Chris grins, and Jesus, this is ridiculous; he's all trembly, feels like he's out of breath. But. "Okay," he says, and they step down from the booth.
And so the thing is, it doesn't matter that he maybe leaks a little piss into the leg of his jeans before he figures out that you have to angle the stupid thing, or that Ludo has to pass the phys ed sweats from Chris's backpack over the top of the stall door while guys at the urinal pretend not to be staring. It doesn't matter that he's making a fucking spectacle out of himself. Because that's the thing about a spectacle: it's tough to pull off if you're the only person in it, but if there are two of you? It's fucking performance art.
All of that means that Chris is laughing way too hard to pay the bill by the time they get to the cashier at the front, so Ludo does it. S/he knows Chris's PIN anyway. And as soon as the payment goes through, Chris pulls Ludo out of there, fingers curled in the stupid pink sweatshirt. They make it all the way to the bus stop before they have to collapse on the bench inside the enclosure. Chris still can't stop laughing; he's getting the hiccups already.
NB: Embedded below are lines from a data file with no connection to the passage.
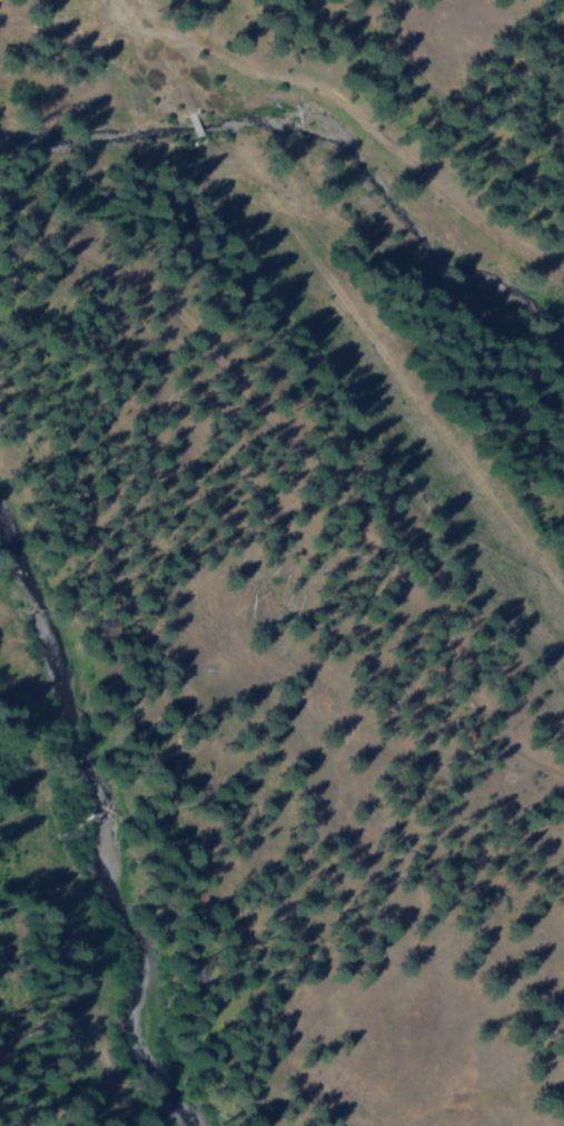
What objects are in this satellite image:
road: (319, 527)

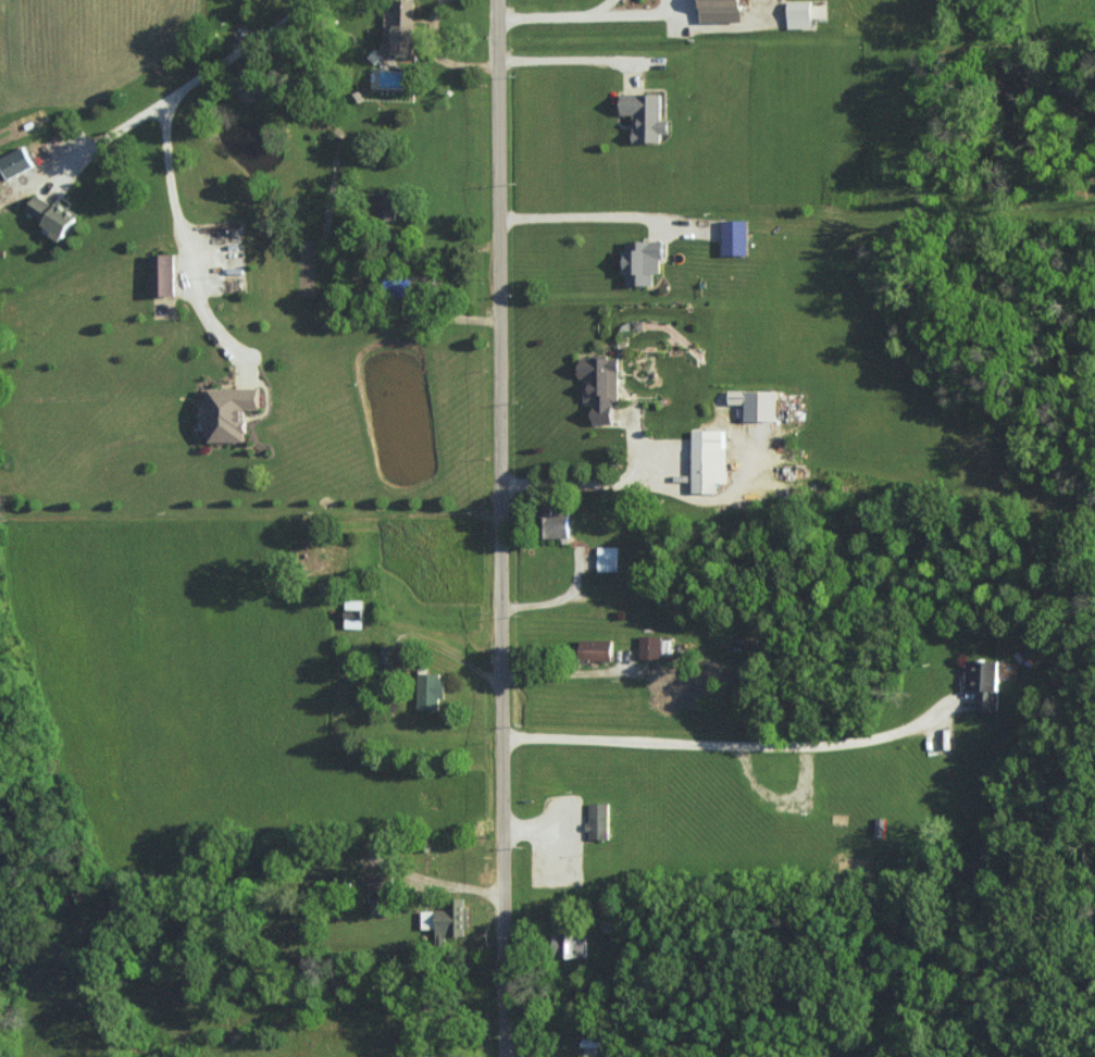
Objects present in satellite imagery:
road: (600, 7)
building: (722, 10)
road: (636, 13)
building: (800, 14)
road: (541, 15)
building: (404, 27)
road: (564, 60)
road: (203, 70)
building: (645, 116)
building: (15, 162)
building: (384, 206)
building: (52, 216)
road: (589, 218)
building: (735, 237)
road: (177, 238)
building: (642, 261)
building: (162, 275)
building: (601, 386)
building: (756, 404)
building: (230, 413)
building: (708, 460)
road: (501, 469)
road: (637, 483)
building: (556, 525)
building: (608, 558)
building: (354, 614)
building: (651, 646)
building: (596, 649)
building: (984, 682)
building: (430, 690)
road: (737, 745)
building: (598, 820)
building: (378, 883)
building: (447, 919)
building: (570, 944)
road: (505, 959)
road: (505, 1018)

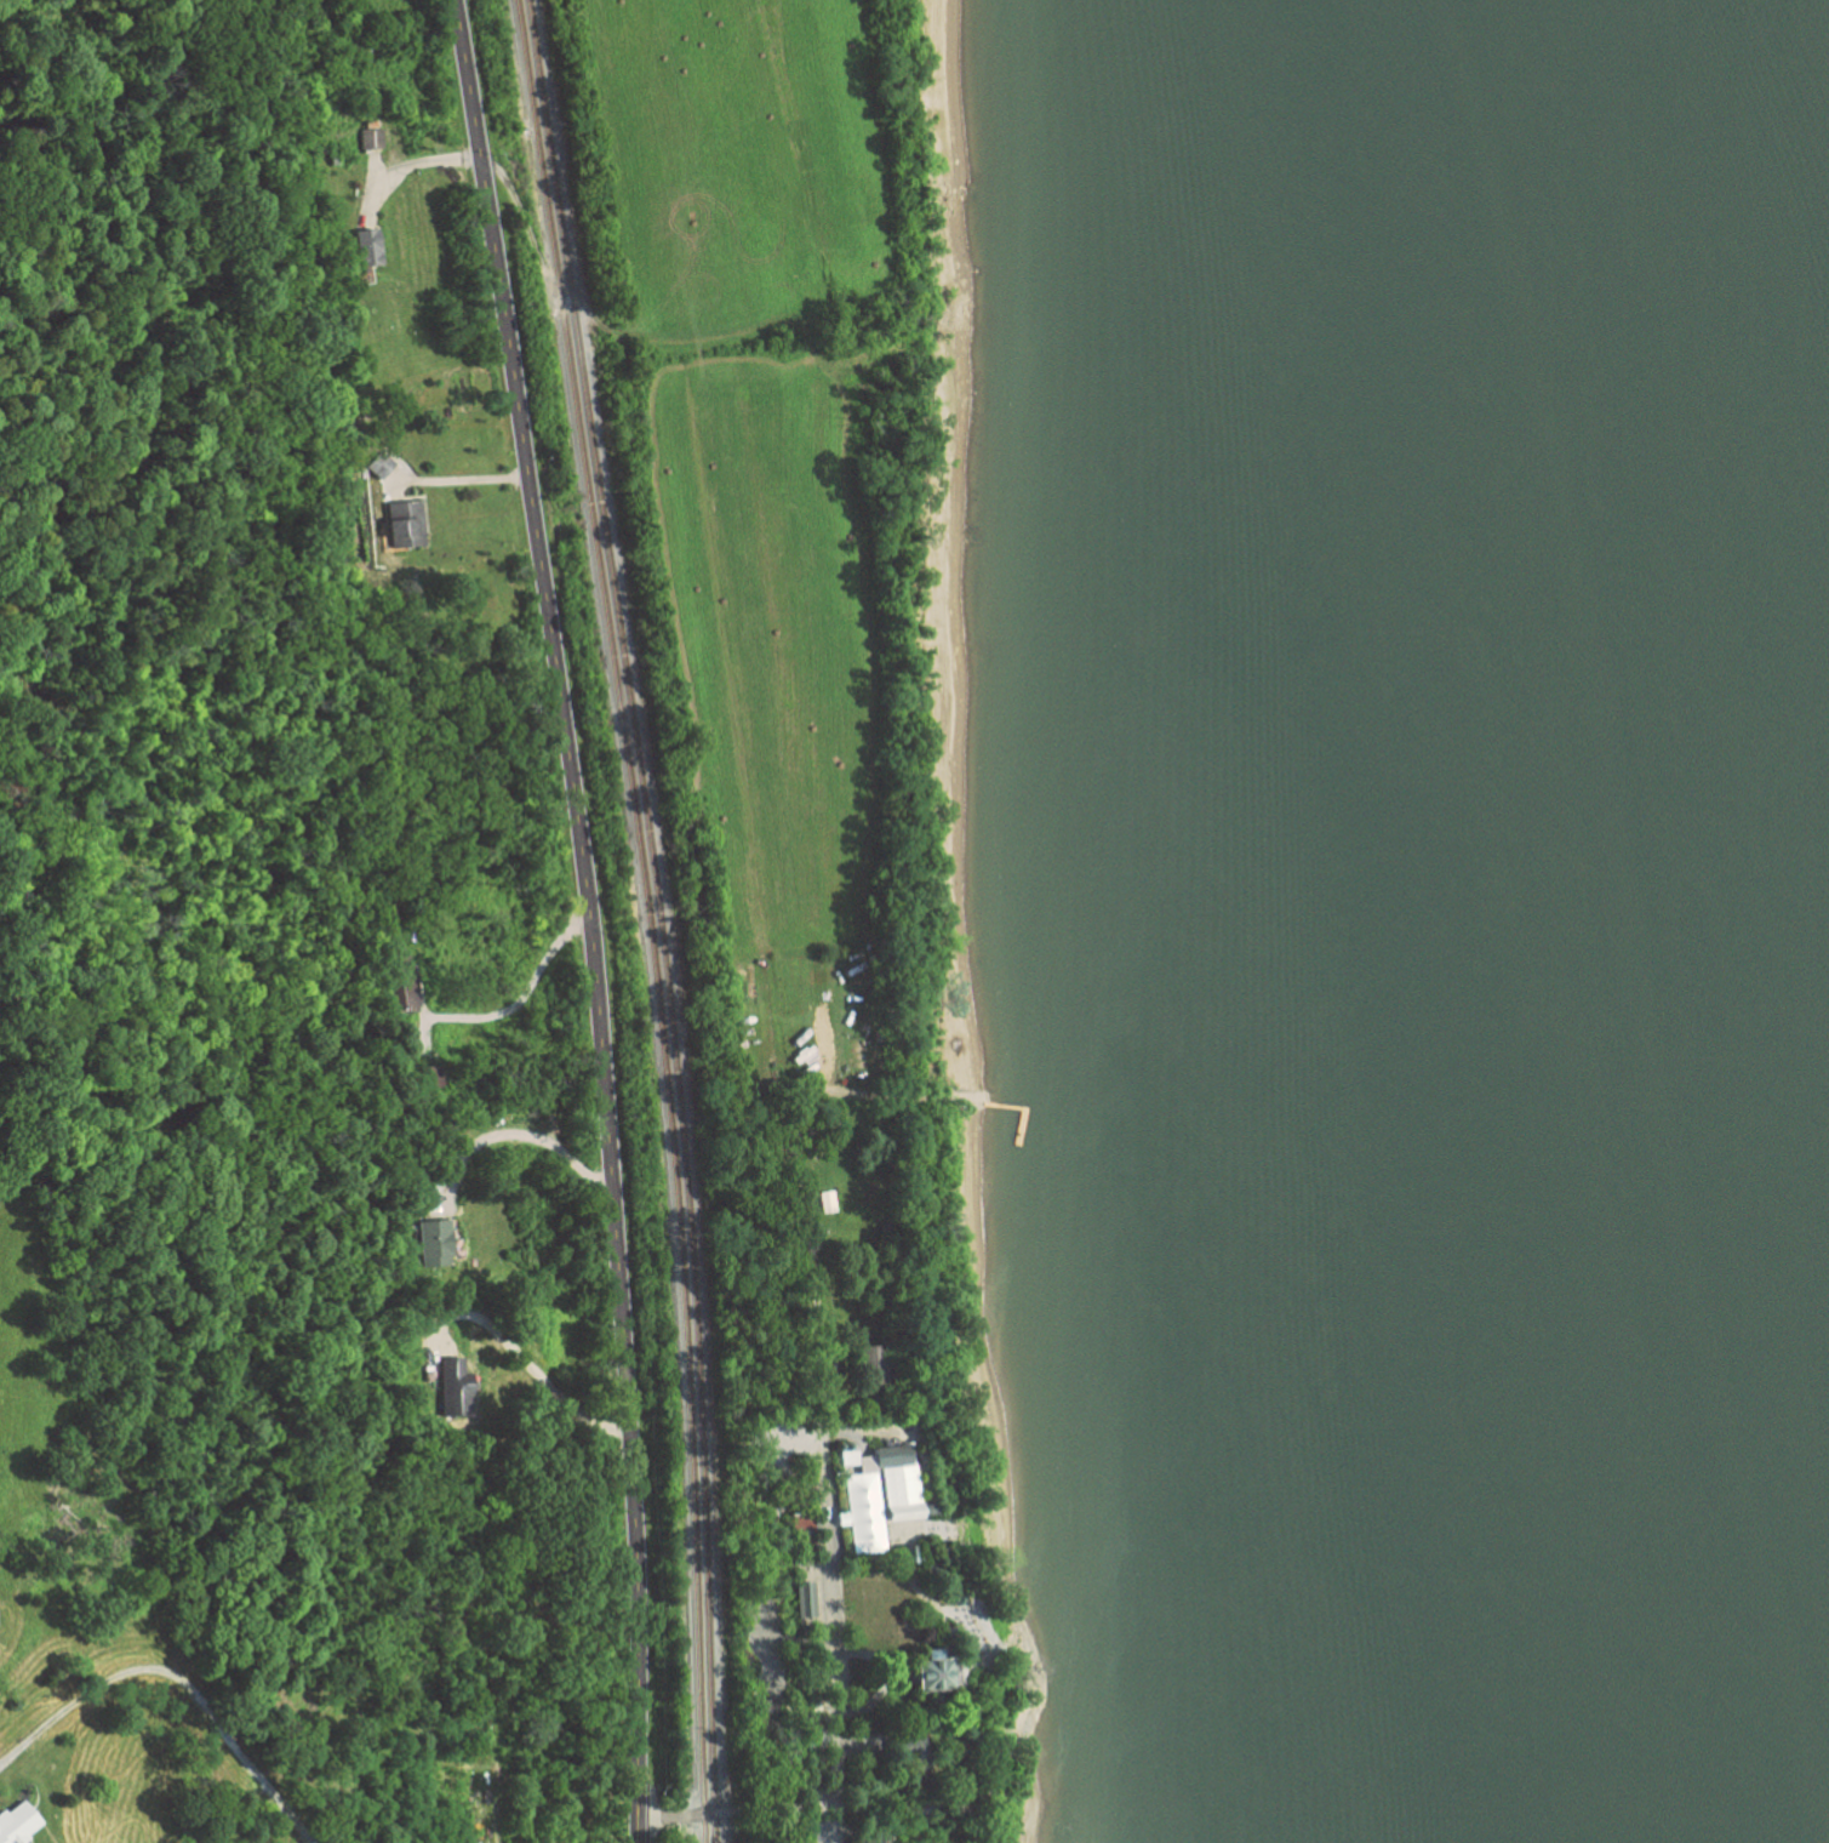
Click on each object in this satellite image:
road: (408, 163)
road: (535, 260)
road: (461, 467)
crop: (792, 492)
road: (587, 917)
railway: (647, 917)
railway: (656, 918)
river: (1608, 922)
road: (520, 990)
road: (522, 1134)
road: (802, 1179)
building: (879, 1368)
road: (524, 1378)
building: (901, 1483)
building: (940, 1674)
road: (177, 1676)
road: (839, 1713)
road: (890, 1810)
Ludo thumps him on the back and then leaves hir hand there, between his shoulderblades. "That was awesome, Delvigne," s/he says. "Very smooth."
Chris shoves hir. "Shut the fuck up. It's way harder than it looks."
They grin at each other. At the top of the hill on Place de Jaude, Chris can see their bus, its route name scrolling, all lit up in the twilight. It's stuck behind a passing train. He sighs and then hiccups again, leans against Ludo, lets his forehead fall to hir shoulder. S/he scruffles his hair. "We might be here for a while, it looks like," s/he tells him.
He nods. "Yeah," he says, without lifting his head. "I know." He doesn't mind.